卒業式の日に好きな先輩からセーターをもらって、新学期からいかにも男もののセーターをぶかぶか着ている女の子を見るときゅんとしたし、女の子の冬服にはネクタイがないはずなのに、女の子がそれをしていたりすると、いろんな恋の噂が立った。
わたしたちの青春のすぐそばには、いつも制服があった。

制服という概念から卒業した。わたしはもう無敵じゃなくなった

大学生になって、1年生の頃は制服ディズニーをしたりもしたけど、年を重ねるごとにその頻度は格段に下がっていった。どうしてもあの頃の制服を超えることが出来ないと、気が付いてしまったからだ。

Tシャツにデニムとオールスターで過ごしていた大学3年生の私は、いつの間にか真っ黒なリクルートスーツに身を包むようになり、4年生の終わりにはもうオフィスカジュアルへと路線を転向し、社会人になる準備をしていた。もうわたしは無敵じゃなくなった。

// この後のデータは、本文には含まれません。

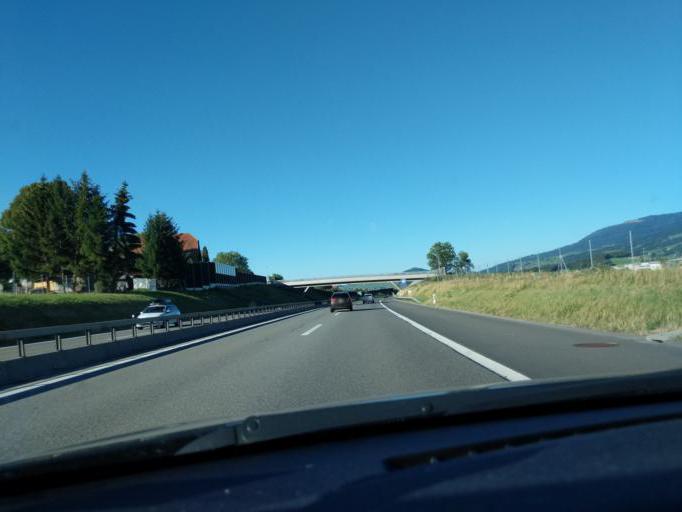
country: CH
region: Fribourg
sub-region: Gruyere District
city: Riaz
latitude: 46.6399
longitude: 7.0515
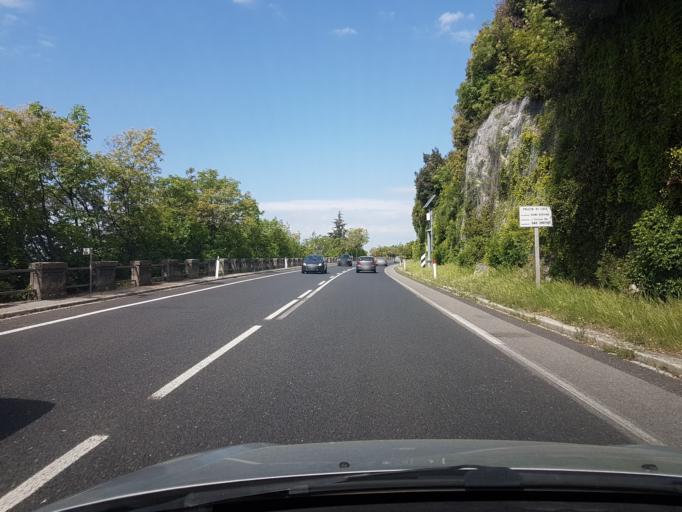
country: IT
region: Friuli Venezia Giulia
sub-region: Provincia di Trieste
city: Aurisina Cave
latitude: 45.7565
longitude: 13.6463
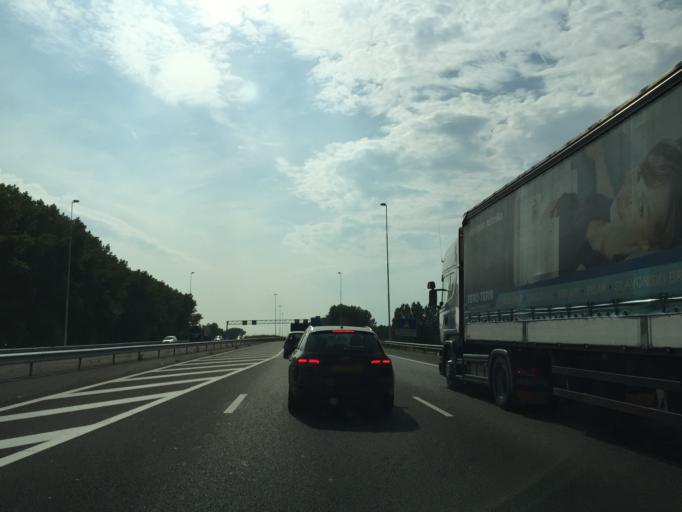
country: NL
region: Utrecht
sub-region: Gemeente Vianen
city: Vianen
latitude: 51.9557
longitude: 5.0598
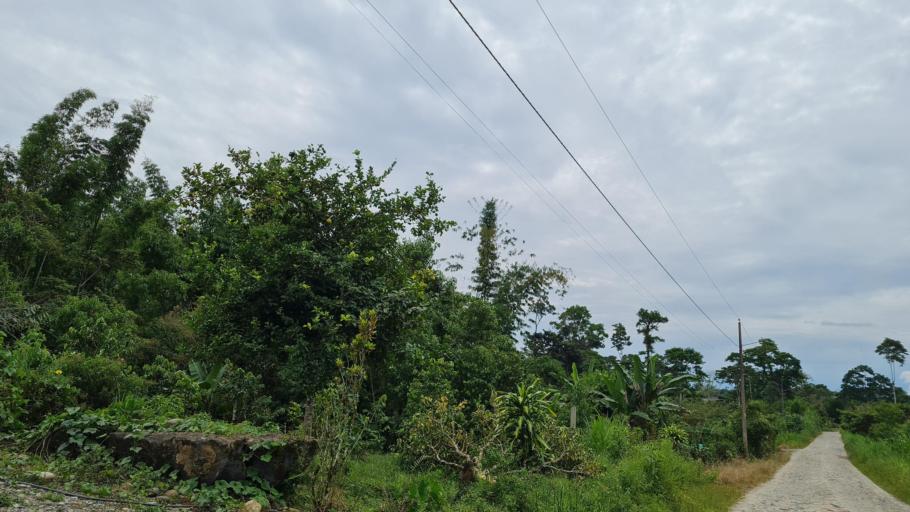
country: EC
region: Napo
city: Tena
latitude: -1.0023
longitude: -77.7676
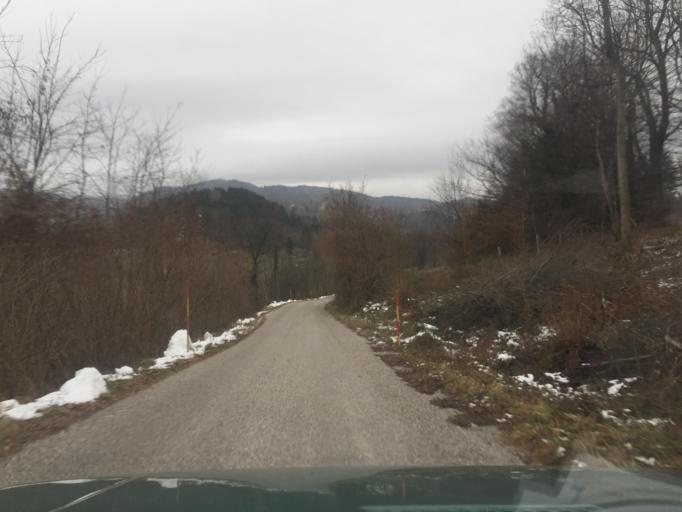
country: SI
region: Kanal
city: Kanal
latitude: 46.0692
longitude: 13.6961
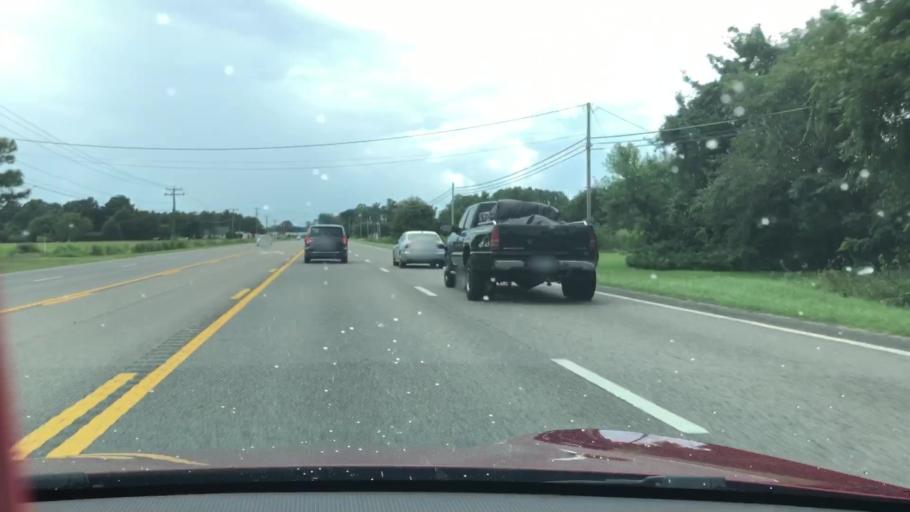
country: US
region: North Carolina
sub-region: Dare County
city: Southern Shores
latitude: 36.1340
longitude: -75.8389
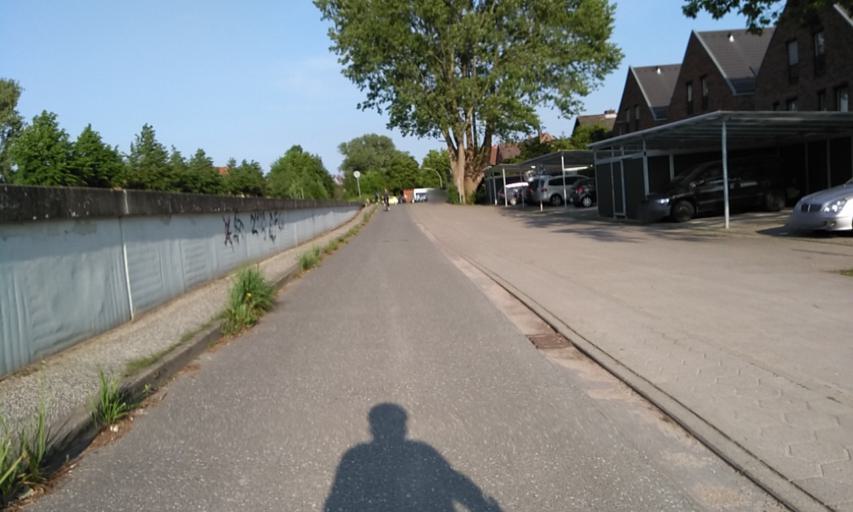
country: DE
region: Hamburg
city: Altona
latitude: 53.5346
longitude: 9.8712
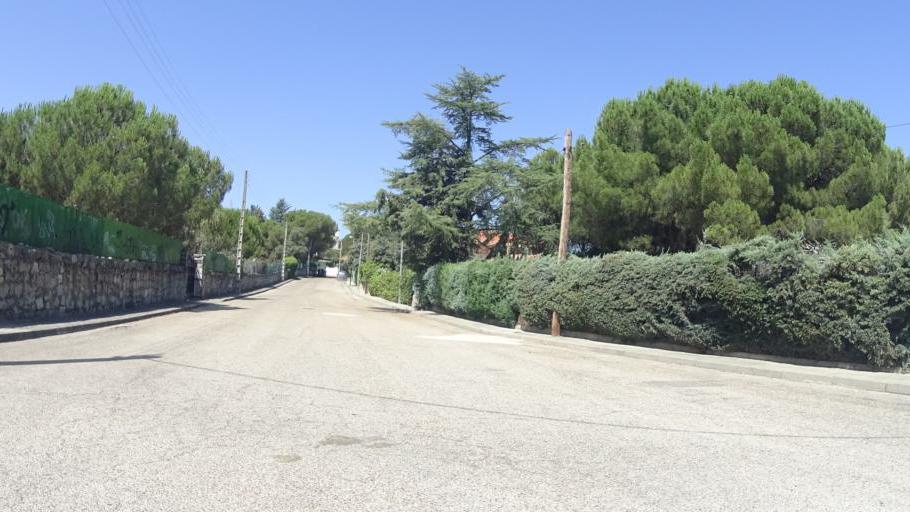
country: ES
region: Madrid
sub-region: Provincia de Madrid
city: Colmenarejo
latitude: 40.5585
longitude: -4.0068
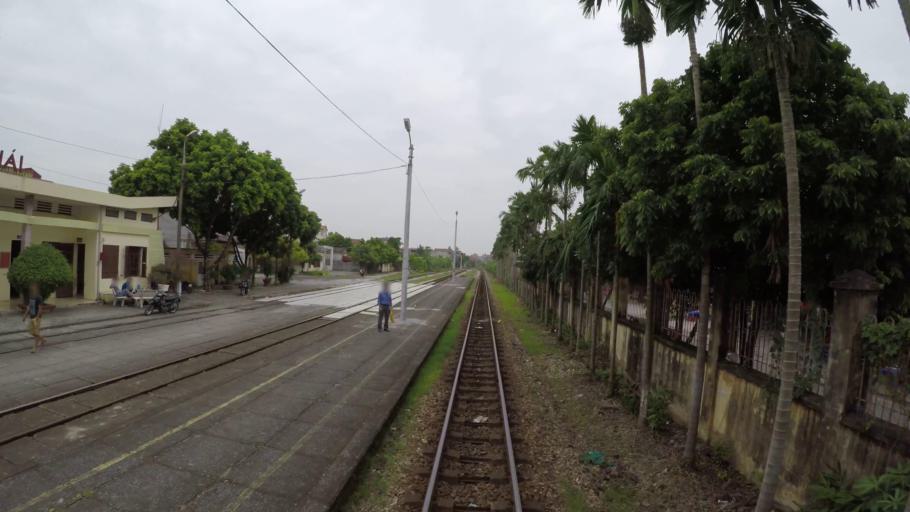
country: VN
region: Hai Duong
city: Phu Thai
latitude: 20.9729
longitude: 106.4869
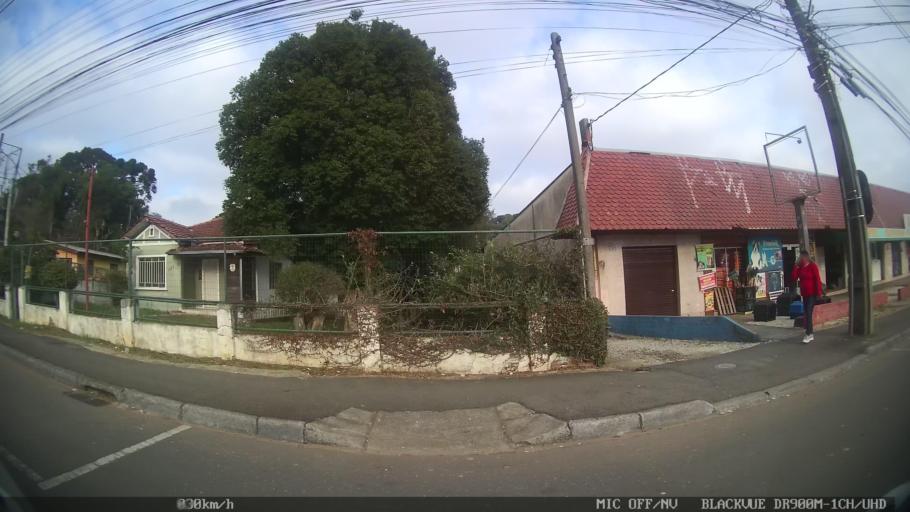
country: BR
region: Parana
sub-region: Curitiba
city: Curitiba
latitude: -25.3990
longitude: -49.3145
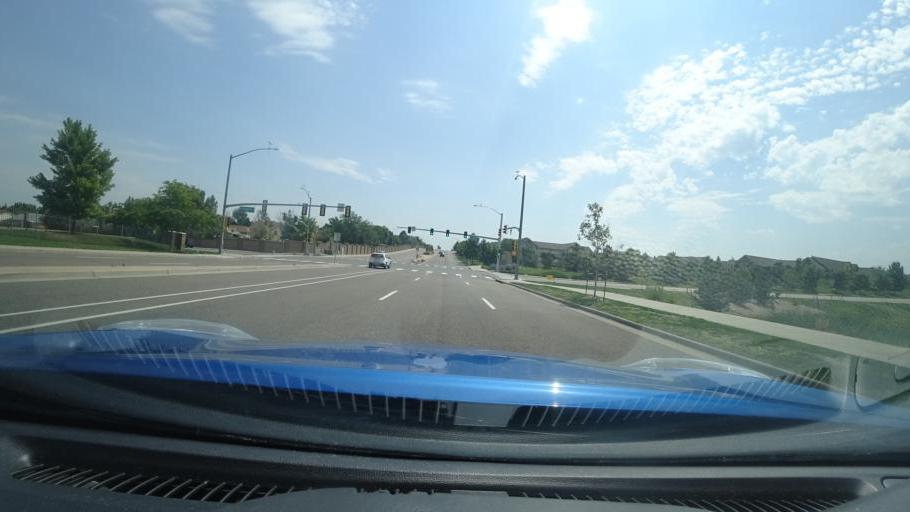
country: US
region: Colorado
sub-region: Adams County
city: Aurora
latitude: 39.6820
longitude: -104.7638
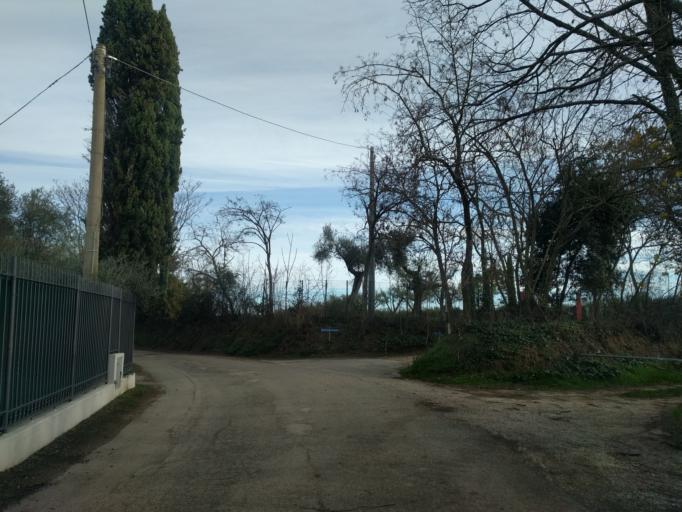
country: IT
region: The Marches
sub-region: Provincia di Pesaro e Urbino
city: Centinarola
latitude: 43.8251
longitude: 12.9848
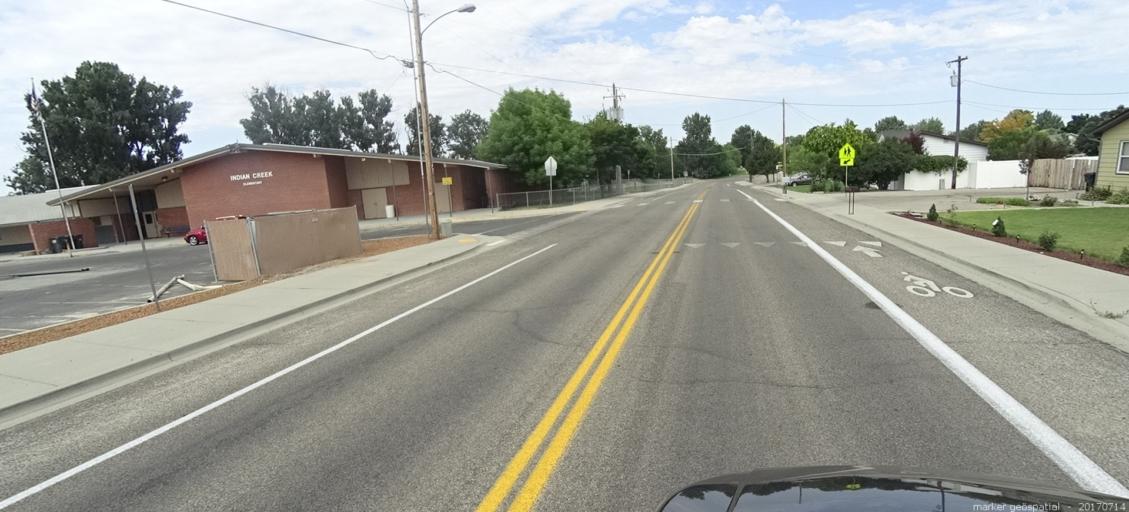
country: US
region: Idaho
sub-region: Ada County
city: Kuna
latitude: 43.4921
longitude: -116.4256
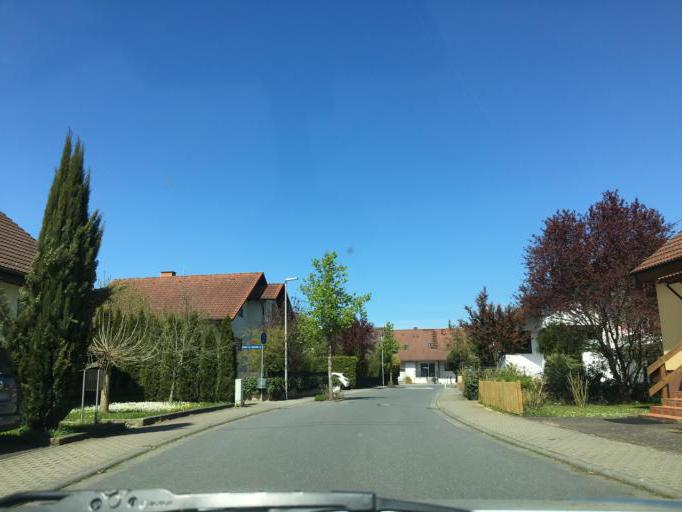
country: DE
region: Hesse
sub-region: Regierungsbezirk Darmstadt
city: Gross-Zimmern
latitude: 49.8676
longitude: 8.8352
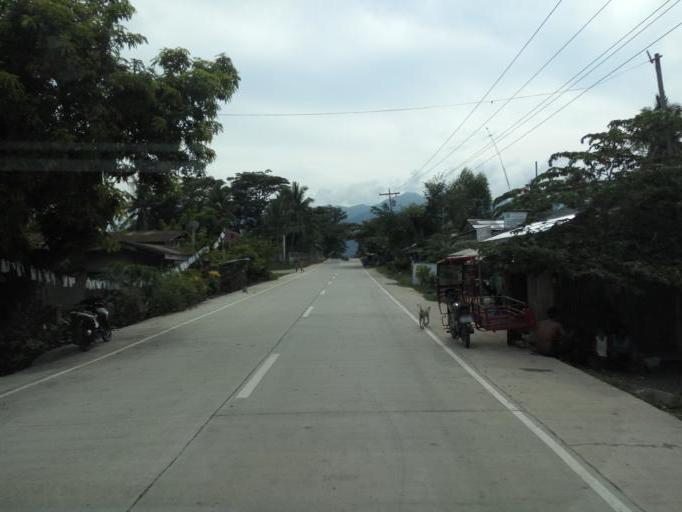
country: PH
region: Central Luzon
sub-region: Province of Aurora
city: Dinalongan
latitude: 16.0774
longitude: 121.7718
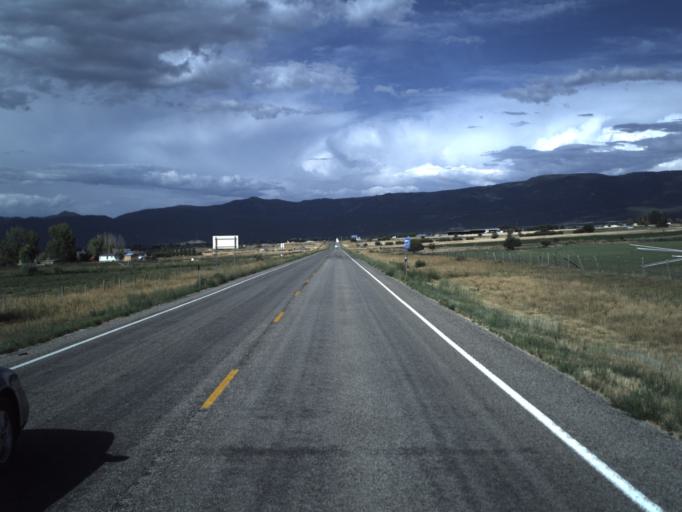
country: US
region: Utah
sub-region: Sanpete County
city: Mount Pleasant
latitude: 39.5152
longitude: -111.4899
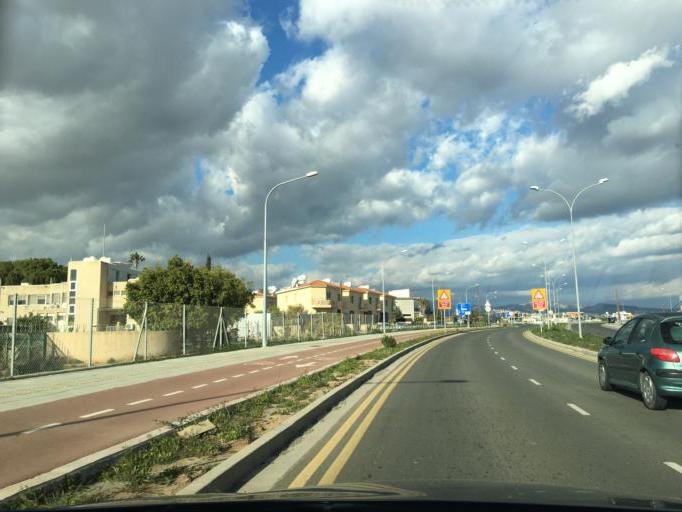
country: CY
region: Limassol
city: Pano Polemidia
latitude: 34.6787
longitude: 32.9898
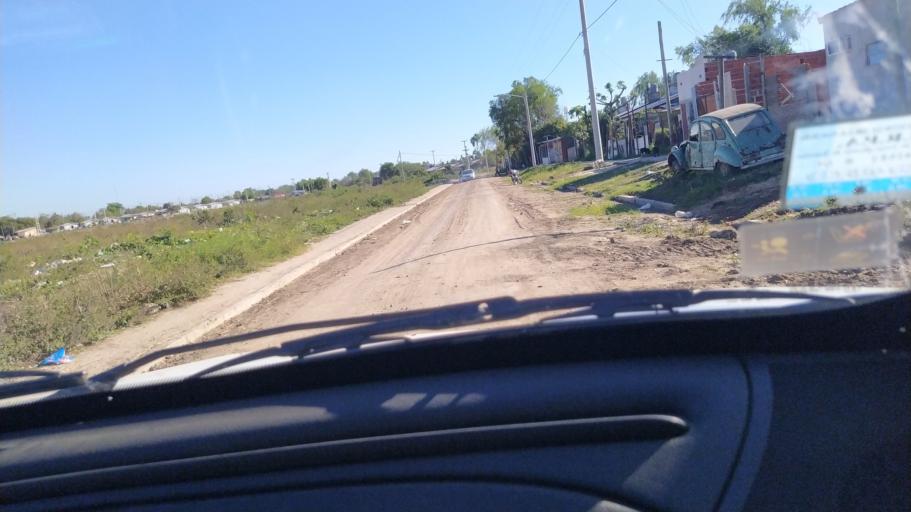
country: AR
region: Corrientes
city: Corrientes
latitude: -27.4985
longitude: -58.8008
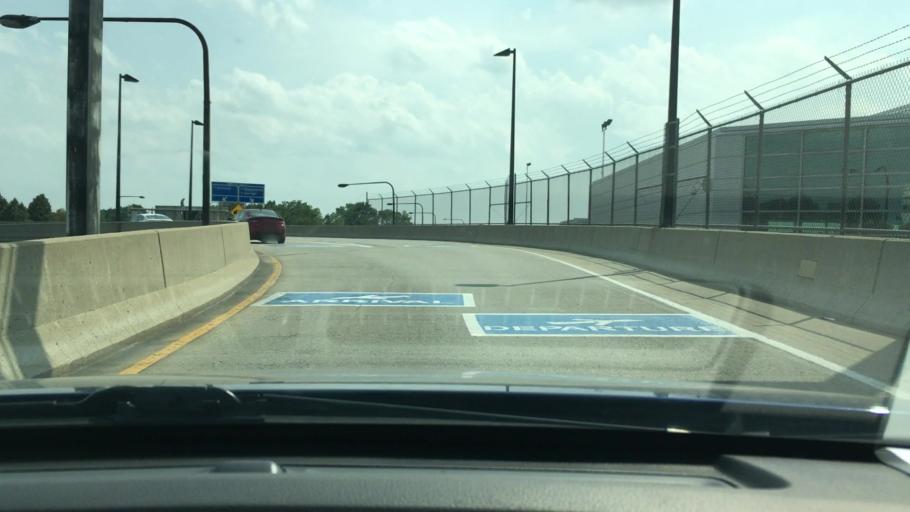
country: US
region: Illinois
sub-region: Cook County
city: Hometown
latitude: 41.7861
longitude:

社会人になったわたしは、オフィスカジュアルでの出社がOKの会社に就職したため、制服という概念からも卒業した。あの制服は大切にクローゼットのなかで眠っているけれど、もう出番はないだろう。

銀行員やBAさんに転職をすれば、もしかすると制服を着ることが今後あるかもしれない。だけどあれを超える無敵の制服にも、制服をまとったたくさんの青春にももう出会えないんだろうなと思う。